At Tuesday’s cabinet meeting, Mr Cox gave ministers a summary of his legal opinion on rival options for a review mechanism.

He is understood to have warned that seeking a unilateral mechanism, as favoured by Brexit secretary Dominic Raab, heightened the risk of a no-deal Brexit but to have acknowledged that a mutual consent mechanism risked leaving Britain subject to the backstop for longer than it wished.

DUP chief whip Jeffrey Donaldson said his party would like to see the full advice published before parliament's "meaningful vote" on the Brexit deal.

“It’s in the public interest that we understand fully what is happening here. We’ve had that commitment already from the government, that they will tell us what the legal advice they have is in relation to the backstop,” he told the BBC.

Legal advice

"If the House of Commons is going to have a meaningful vote on a deal upon which this legal advice is very important, then I think people are entitled to know what that legal advice is."  Former Brexit secretary David Davis called last Sunday for the legal advice to be published and veteran Conservative eurosceptic Bill Cash on Wednesday joined the call for it to be made public.

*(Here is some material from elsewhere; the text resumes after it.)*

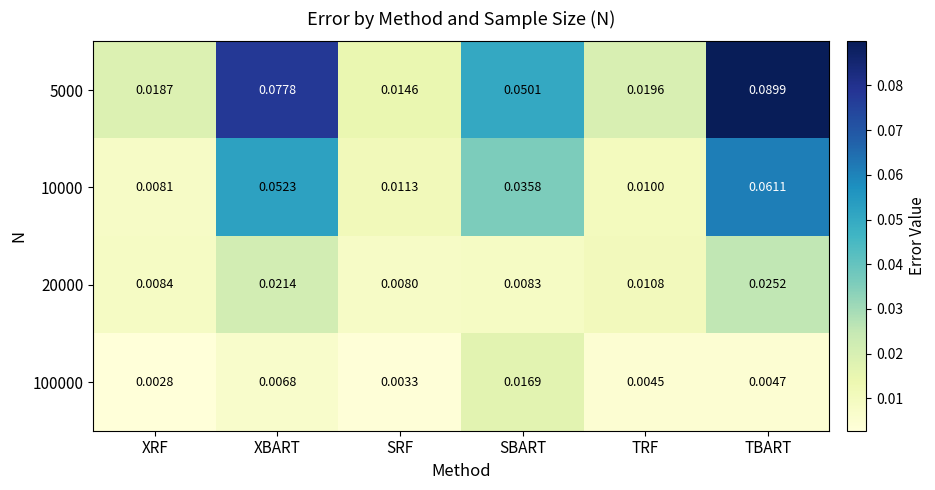

At which category is the sum across all series the highest?

TBART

“The attorney general’s advice on critical constitutional issues is for parliament and the country, not just for the government,” he said.

Governments do not usually publish legal advice, although Tony Blair gave the House of Lords a summary of his legal advice ahead of the invasion of Iraq in 2003. It emerged later that the summary did not accurately reflect the nuanced nature of the attorney general's advice.